My Play through of Zombie 15
Every time I play Zombie 15, I feel the need to take a Xanax straight after. The game is so adrenaline-pumping and it always make the noise level in the room escalate tenfold. Whilst this can be a good thing, and whilst it makes people feel super immersed within the game, I always find that players tend to focus so much on the objective of the game, as well as going fast, that sometimes they miss the mechanics of the game. I’m not saying that people tend to cheat intentionally, but I think that it’s really easy to miss out on one of the rules, or miscount your action points whilst you’re trying to go as fast as you can and also not die.

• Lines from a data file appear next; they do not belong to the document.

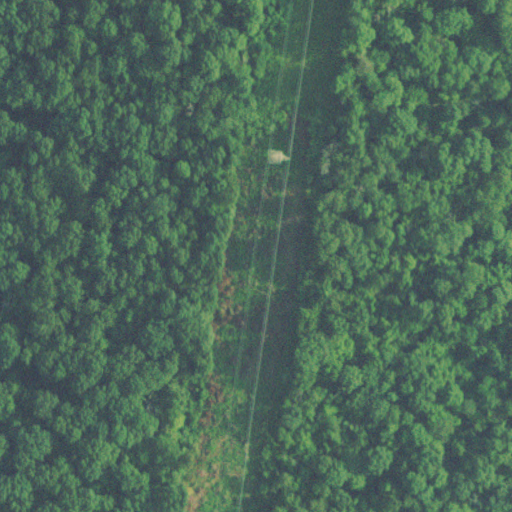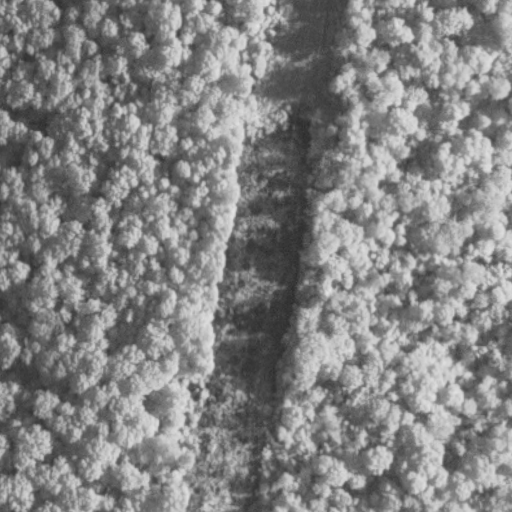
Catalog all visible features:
power tower: (275, 155)
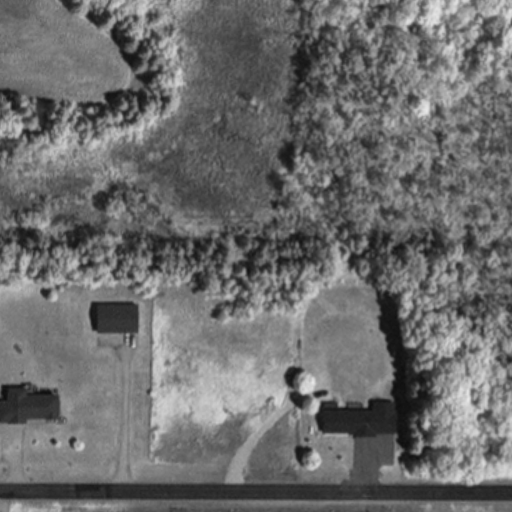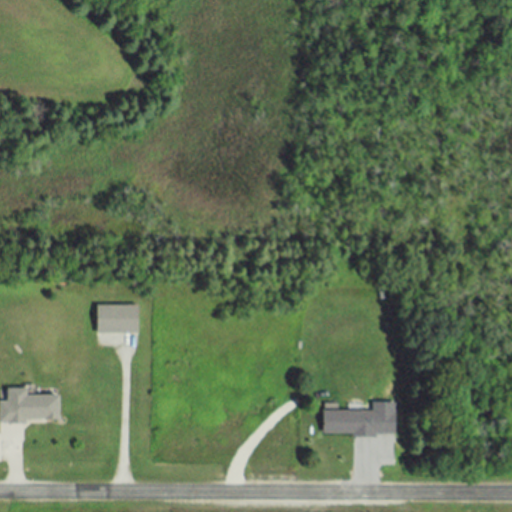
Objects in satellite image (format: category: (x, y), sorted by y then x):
building: (117, 321)
building: (28, 409)
road: (123, 422)
building: (361, 423)
road: (12, 467)
road: (359, 477)
road: (255, 494)
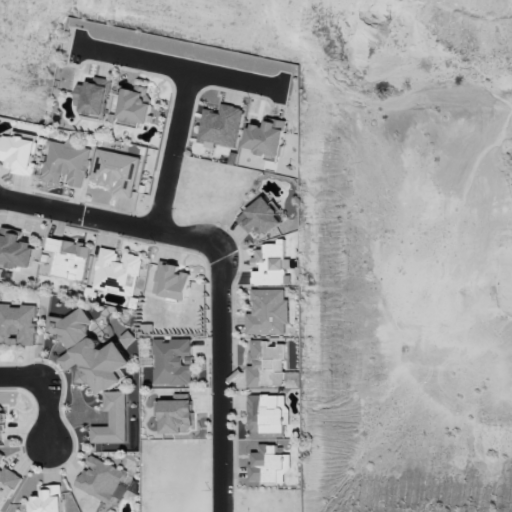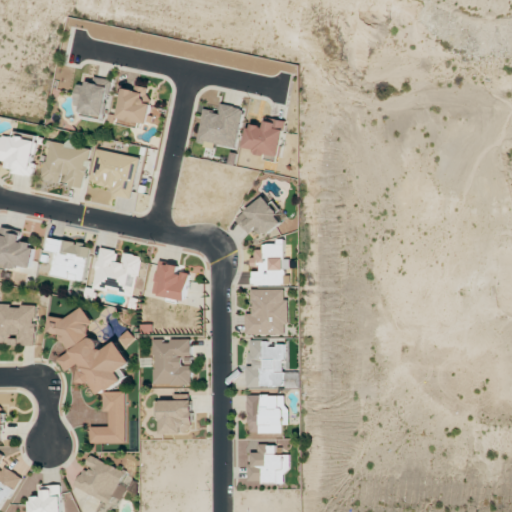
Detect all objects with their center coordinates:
road: (181, 69)
building: (92, 96)
building: (135, 106)
building: (222, 125)
building: (266, 138)
road: (174, 151)
building: (20, 152)
building: (67, 163)
building: (117, 172)
building: (261, 216)
building: (14, 249)
building: (70, 258)
building: (272, 264)
road: (224, 267)
building: (118, 271)
building: (172, 281)
building: (269, 312)
building: (18, 324)
building: (174, 361)
building: (267, 364)
building: (97, 371)
road: (46, 392)
building: (267, 413)
building: (176, 416)
building: (269, 464)
building: (105, 481)
building: (7, 482)
building: (48, 500)
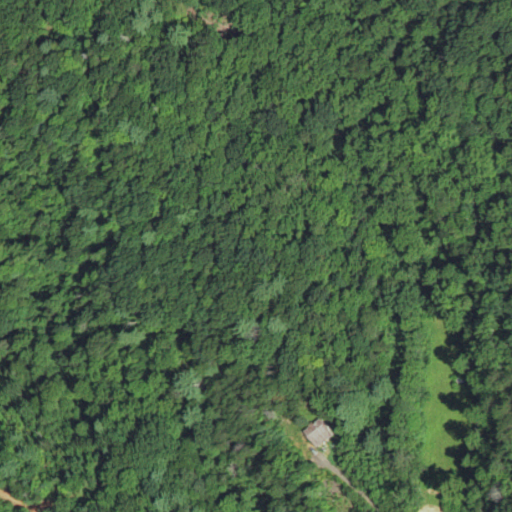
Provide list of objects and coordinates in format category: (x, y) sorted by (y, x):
building: (322, 432)
road: (431, 507)
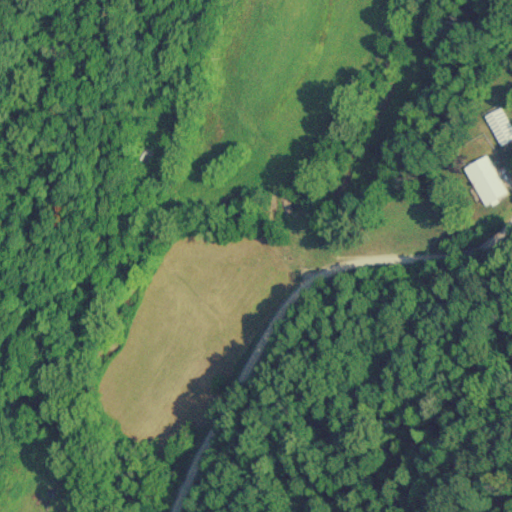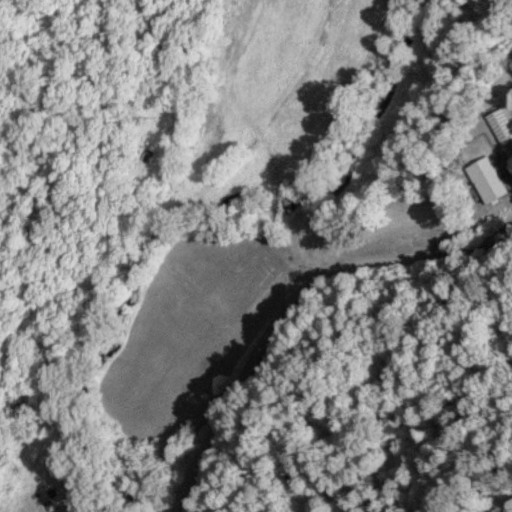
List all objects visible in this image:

I also found that at the end of every round, the admin of setting up the next chapter will take quite a while, which can be a bit frustrating because there are so many pieces and so many tiles that it sometimes feels as though you set up for five minutes to play for less than 15. Whilst I think that the setup is definitely worth the time that you play, I think it can become a bit annoying.

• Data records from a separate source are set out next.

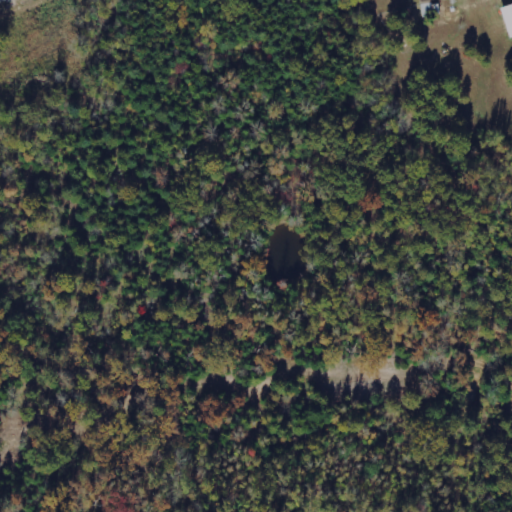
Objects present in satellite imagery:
building: (506, 17)
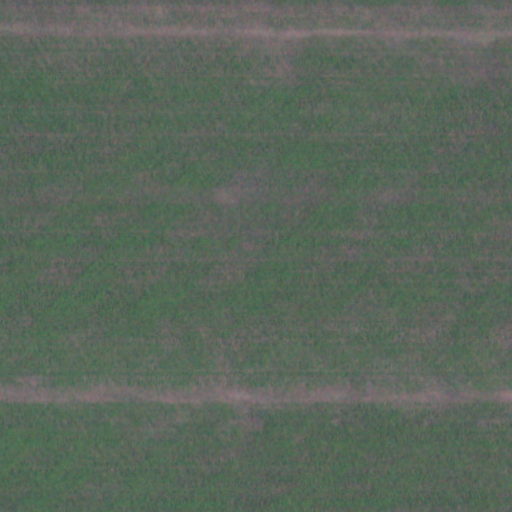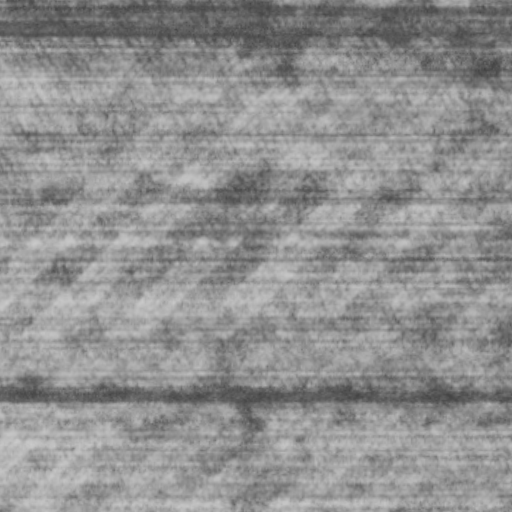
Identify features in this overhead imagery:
crop: (256, 256)
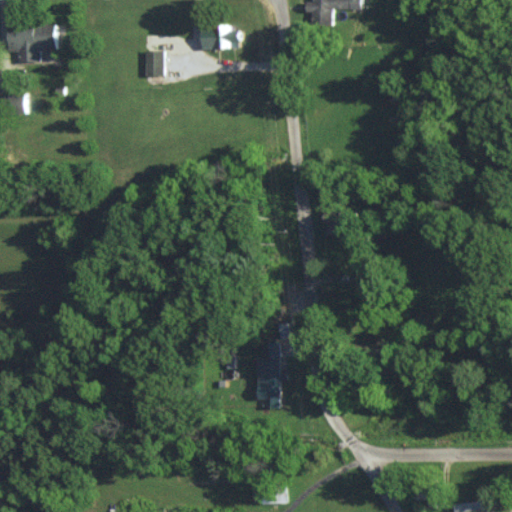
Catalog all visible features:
building: (329, 9)
building: (220, 37)
building: (32, 39)
building: (155, 62)
building: (14, 102)
building: (334, 222)
road: (315, 268)
building: (271, 373)
road: (451, 455)
building: (429, 497)
building: (473, 505)
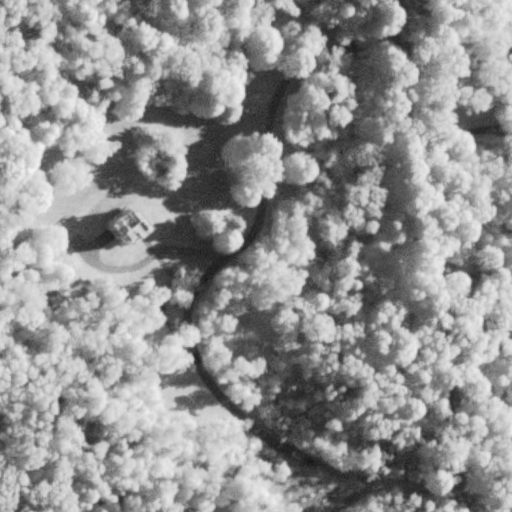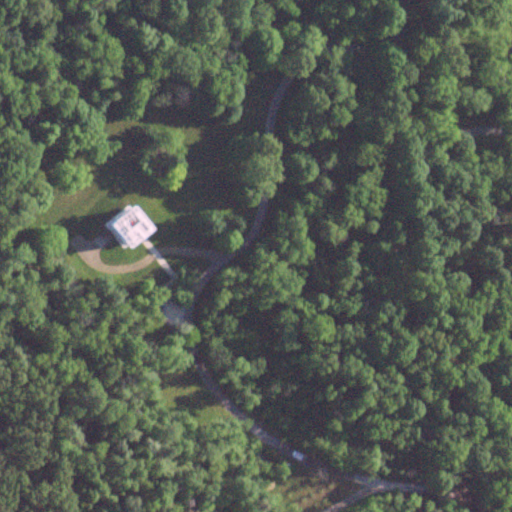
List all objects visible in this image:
building: (507, 95)
road: (459, 130)
building: (119, 225)
road: (425, 255)
road: (188, 299)
road: (275, 511)
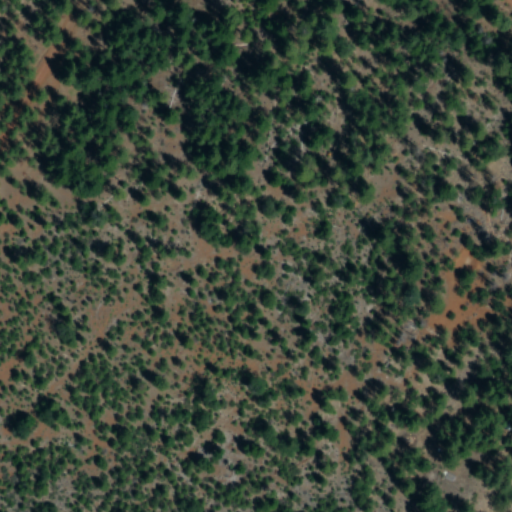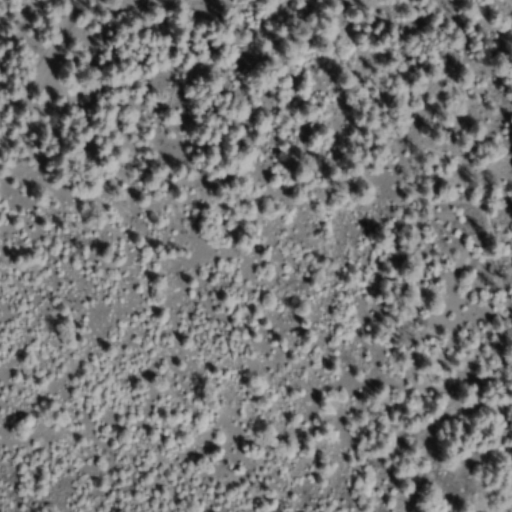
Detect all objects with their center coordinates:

Having said this, I really do think that Zombie 15 is such a unique game in the way that it plays. It always offers a new way to play the game, and there is never a time where you think “this is taking forever” because you are so immersed in the game and trying to sort out what you want to do in your turn before it comes. I have not yet played Zombie 15 and felt a sense of redundancy or felt like I’ve “been there, done that, killed the zombie”.
I think that if you are into a survivalist, zombie themed game that is co-operative then this is something that you HAVE to try. If you hate finicky game bits and you can’t deal with loudness or people becoming very intense and passionate, then maybe you should play with fewer players. I think Zombie 15 makes for a really great party game and it forces people to interact and get to know how others think and strategize.
If there was anything that I could change about the game, it would be the lack of space and bags that are given to you within the box – there’s just not enough. In fact, I think what would be really interesting would be to try and digitize some of the resources that the player needs to keep track of (maybe a companion app with the board game could be an option).
I would love to see more board games make use of soundtracks, I think that it makes the gameplay so much more immersive and I think that it is something that really makes Zombie 15 stand out. I would also love to see more co-op games that follow a campaign and contain some kind of a narrative that all the players feel as though they are a part of. I think this is something that makes Zombie 15 a really special game to play through.